At the start of systole, pressure builds inside the ventricles while all four valves are momentarily shut. This brief moment, called isovolumic contraction, is like pressing on a sealed water balloon. Pressure climbs rapidly until it exceeds the pressure in the arteries, at which point the aortic and pulmonic valves swing open and blood rushes out.
Once the ventricles finish ejecting, pressure drops and the aortic and pulmonic valves snap shut. Now diastole begins. The ventricles relax, and when their internal pressure falls low enough, the mitral and tricuspid valves open, allowing blood from the atria to pour in. This filling phase accounts for most of the cardiac cycle. At a resting heart rate of 72 beats per minute, the heart actually spends more time relaxing than contracting.
What the Lub-Dub Sound Is
The familiar “lub-dub” you hear through a stethoscope comes from valves closing. The first sound, the “lub,” happens when the mitral and tricuspid valves shut at the beginning of ventricular contraction. The second sound, the “dub,” comes from the aortic and pulmonic valves closing at the end of contraction. These sounds mark the boundaries of systole. A doctor listening to your heart is essentially hearing those valve closures and checking that the timing and quality sound normal.
How Your Nervous System Adjusts the Speed
Although the SA node sets its own rhythm, your autonomic nervous system constantly fine-tunes the pace. Two opposing branches work like a gas pedal and a brake.
The sympathetic branch is the accelerator. When you exercise, feel stressed, or need more oxygen, it releases adrenaline and a related chemical that bind to receptors on pacemaker cells. This speeds up the trickle of calcium and other currents that drive the SA node’s self-firing cycle, so the node reaches its threshold faster and fires more often. Your heart also contracts harder and relaxes faster under sympathetic stimulation, squeezing out more blood per beat.
The parasympathetic branch, carried mainly by the vagus nerve, acts as the brake. It releases a chemical that activates potassium channels in pacemaker cells, pulling the electrical charge further from the firing threshold. This slows the rate at which the SA node fires. At rest, parasympathetic tone dominates, which is why a calm, healthy heart beats at the lower end of the normal range.
These two systems respond in real time. When you stand up suddenly, your sympathetic system kicks in within seconds to raise your heart rate and maintain blood pressure. When you take slow, deep breaths, parasympathetic activity increases and your heart rate dips. This constant tug of war is why heart rate variability, the slight beat-to-beat fluctuation in timing, is considered a sign of a healthy, responsive cardiovascular system.

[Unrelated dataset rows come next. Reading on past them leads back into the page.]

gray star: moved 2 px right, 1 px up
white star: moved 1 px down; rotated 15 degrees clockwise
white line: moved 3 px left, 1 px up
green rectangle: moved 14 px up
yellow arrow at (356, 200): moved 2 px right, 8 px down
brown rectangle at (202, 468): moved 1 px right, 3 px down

Normal Resting Heart Rates by Age
A normal resting heart rate for adults is 60 to 100 beats per minute, measured while sitting or lying down. Well-trained athletes often run in the 40s or 50s because their hearts pump more blood per beat and don’t need to fire as frequently.
Children and infants have significantly faster resting rates. Newborns range from 100 to 205 bpm, infants from 100 to 180, and toddlers from about 98 to 140. By school age (5 to 12 years), the range narrows to 75 to 118 bpm. Adolescents settle into the adult range of 60 to 100.
Why Heart Rate and Oxygen Demand Are Linked
Your heart muscle is one of the most oxygen-hungry tissues in your body, and its fuel consumption scales almost directly with how fast it beats. Doubling your heart rate roughly doubles the oxygen your heart muscle needs, because the muscle cells are generating twice as many contraction cycles per minute. This is why conditions that chronically elevate resting heart rate, like untreated hyperthyroidism or persistent stress, place extra strain on the heart over time. It’s also why aerobic fitness, which lowers resting heart rate, is so protective: a slower heart simply requires less fuel to do the same job.